En el apartado de artistas ya reconocidos que se plegaron a las demandas y exigencias del nuevo orden debe matizarse el grado de acomodación, la frecuencia, el recetario imperialista aceptado y la ponderación de su uso. En rápida recapitulación, recordamos las obras más estimables: de F. Orduna, los algo envarados pero clásicos Deportistas (1942), y que se mostraría de más grácil composición en el monumento a Gayarre (1948-50, Pamplona) que debe poco a códigos imperiales; de Moisés de Huerta el clasicista relieve del Arco del Triunfo de la Ciudad Universitaria (1952-56, Madrid); de José Clará, el grupo central del Monumento a los Caídos (1951, Barcelona) y de Federico Marés su estilizado Angel Custodio para D'Ors (1945).
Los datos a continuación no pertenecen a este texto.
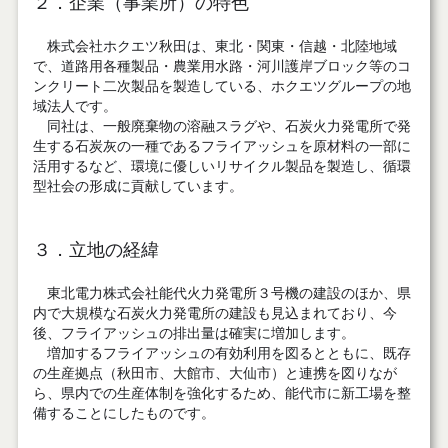
２．企業（事業所）の特色
株式会社ホクエツ秋田は、東北・関東・信越・北陸地域
で、道路用各種製品・農業用水路・河川護岸ブロック等のコ
ンクリート二次製品を製造している、ホクエツグループの地
域法人です。
同社は、一般廃棄物の溶融スラグや、石炭火力発電所で発
生する石炭灰の一種であるフライアッシュを原材料の一部に
活用するなど、環境に優しいリサイクル製品を製造し、循環
型社会の形成に貢献しています。
３．立地の経緯
東北電力株式会社能代火力発電所３号機の建設のほか、県
内で大規模な石炭火力発電所の建設も見込まれており、今
後、フライアッシュの排出量は確実に増加します。
増加するフライアッシュの有効利用を図るとともに、既存
の生産拠点（秋田市、大館市、大仙市）と連携を図りなが
ら、県内での生産体制を強化するため、能代市に新工場を整
備することにしたものです。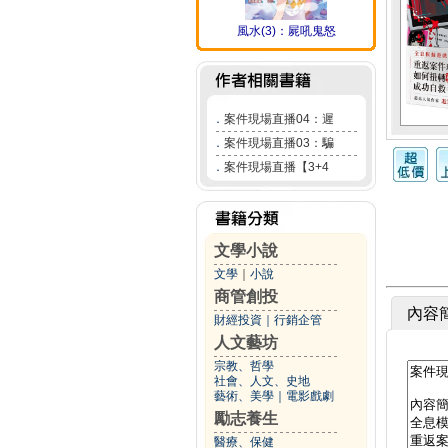
風水(3)：屍吼鬼怒
．
案件現場直播04：遲
．
案件現場直播03：騙
．
案件現場直播【3+4
文學小說
文學
｜
小說
商管創投
內容
財經投資
｜
行銷企管
人文藝坊
宗教、哲學
社會、人文、史地
藝術、美學
｜
電影戲劇
勵志養生
醫療、保健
Entre los más integrados en la estética del Régimen destacan Emilio Aladrén (muerto en 1941), autor de la primera serie de retratos oficiales y Juan de Avalos (1911), volcado con gracia en el retrato y ciertas composiciones literarias (Los amantes de Teruel) y escasa fortuna en lo monumental. Quiso ser el escultor del sistema y quedó en empalagoso repertorista de ampulosidades (Valle de los Caídos, Cuelgamuros; Monumento a Franco, Santa Cruz de Tenerife). Recordemos por último a Enrique Pérez Comendador (1900-1981) que se inició con primor en las gracias clasicistas de la Sevilla de 1927-29 (Borja de Arteaga, 1927; La tierra de Sevilla, 1929) para irse decantando por serenidad helénica y porte mediterraneísta (Desnudo, 1935). Los años de la postguerra son de un indudable estancamiento, salvo en los siempre bellos retratos (Autorretrato, 1948-51) y algunas ponderadas piezas religiosas, empeñado en una serie de monumentos clasicistas, pero distantes y envarados (Pedro de Valdivia, 1946; Núñez de Balboa, 1952-54; Hernando de Soto, 1962), quedando muchos otros autores en repetidores, con oficio, de simbologías patrióticas ajadas por el uso reiterativo.